Please derive the Bohr model of atom starting from the second Law of Physics ($F=m*a$)

Assume hydrogen atom. $Z=+1$ (a single charge $e$ is the nucleus)

From Newton law and Coulomb law

$m*a =\frac{K e^2}{R^2}$   or  $a =\frac{K e^2}{m R^2}$

For circular motion

$a =\frac{v^2}{R}$ that is   $\frac{v^2}{R} = \frac{K e^2}{m R^2}$  or   $v^2 = \frac{K e^2}{m R}$       (1)

Bohr model

Angular moment is $L =R*P =m v R$
$L = \sqrt{K m R*e^2}$

$L$ is quantified means   $L= n * \hbar$ ($n$ is the quantum number)

$n^2*\hbar^2 = K m R*e^2$   or     $R = \frac{n^2*\hbar^2}{K m e^2}$    (2)

Back into (1) one has:
$v^2 =\frac{Ke^2}{mR} = \frac{Ke^2)^2}{n^2*\hbar^2}$

$En =Ek -U$   or     $En =\frac{mv^2}{2} – \frac{Ke^2}{R} = \frac{mv^2}{2} – mv^2 = -\frac{mV^2}{2}$
$En =- \frac{m(Ke^2)}{2*(n^2*\hbar^2)}$   (3)

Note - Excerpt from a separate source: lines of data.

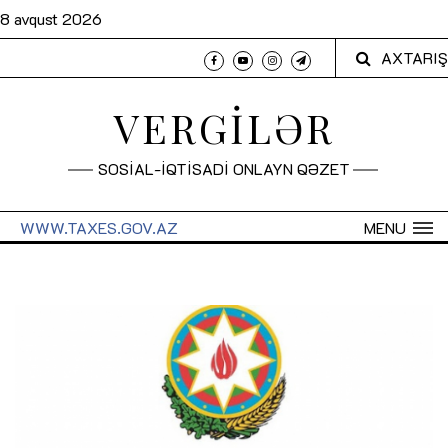
8 avqust 2026
AXTARIŞ
VERGİLƏR
SOSİAL-İQTİSADİ ONLAYN QƏZET
WWW.TAXES.GOV.AZ
MENU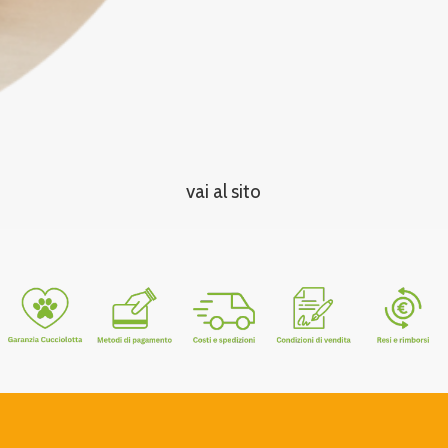
vai al sito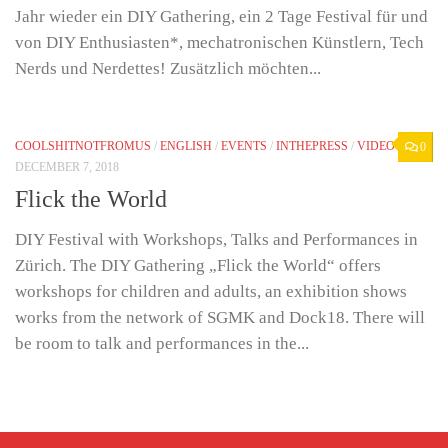
Jahr wieder ein DIY Gathering, ein 2 Tage Festival für und
von DIY Enthusiasten*, mechatronischen Künstlern, Tech
Nerds und Nerdettes! Zusätzlich möchten...
COOLSHITNOTFROMUS
/
ENGLISH
/
EVENTS
/
INTHEPRESS
/
VIDEO
0
DECEMBER 7, 2018
Flick the World
DIY Festival with Workshops, Talks and Performances in
Zürich. The DIY Gathering „Flick the World“ offers
workshops for children and adults, an exhibition shows
works from the network of SGMK and Dock18. There will
be room to talk and performances in the...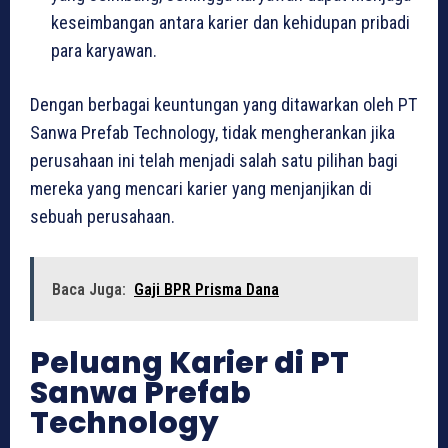
keseimbangan antara karier dan kehidupan pribadi
para karyawan.
Dengan berbagai keuntungan yang ditawarkan oleh PT
Sanwa Prefab Technology, tidak mengherankan jika
perusahaan ini telah menjadi salah satu pilihan bagi
mereka yang mencari karier yang menjanjikan di
sebuah perusahaan.
Baca Juga:
Gaji BPR Prisma Dana
Peluang Karier di PT
Sanwa Prefab
Technology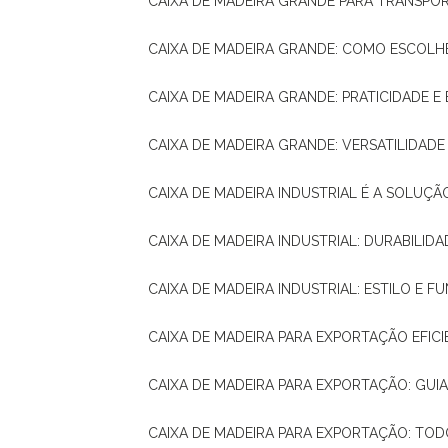
CAIXA DE MADEIRA GRANDE PARA TRANSPOR
CAIXA DE MADEIRA GRANDE: COMO ESCOLH
CAIXA DE MADEIRA GRANDE: PRATICIDADE E 
CAIXA DE MADEIRA GRANDE: VERSATILIDAD
CAIXA DE MADEIRA INDUSTRIAL É A SOL
CAIXA DE MADEIRA INDUSTRIAL: DURABILIDA
CAIXA DE MADEIRA INDUSTRIAL: ESTILO E 
CAIXA DE MADEIRA PARA EXPORTAÇÃO EFIC
CAIXA DE MADEIRA PARA EXPORTAÇÃO: GU
CAIXA DE MADEIRA PARA EXPORTAÇÃO: TO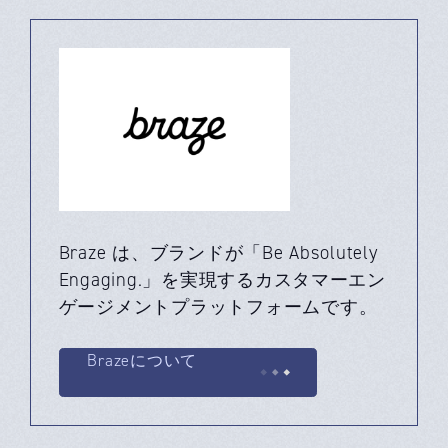
Braze は、ブランドが「Be Absolutely
Engaging.」を実現するカスタマーエン
ゲージメントプラットフォームです。
Brazeについて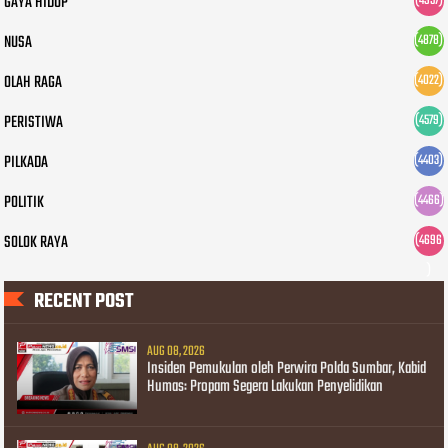
GAYA HIDUP
(4957)
NUSA
(4878)
OLAH RAGA
(4022)
PERISTIWA
(4579)
PILKADA
(4403)
POLITIK
(4466)
SOLOK RAYA
(4696
)
RECENT POST
AUG 08, 2026
Insiden Pemukulan oleh Perwira Polda Sumbar, Kabid
Humas: Propam Segera Lakukan Penyelidikan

[ Taken from Wiki one has (for hydrogen Z=1)]:

$E=\frac{Zke^2}{2r_n}=-\frac{Z^2(ke^2)^2m_e}{2\hbar^2n^2}\approx \frac{-13.6Z^2}{n^2} eV$

From equation (2):

$R = n^2*\hbar^2 /(K m e^2)$    (2)

$R1 = \hbar^2/(K m e^2) =5.3*10^{-11} m =0.53 A$

From equation (3) we have

$E1 =- m(K e^2)/ [2*\hbar^2] =-13.6 eV$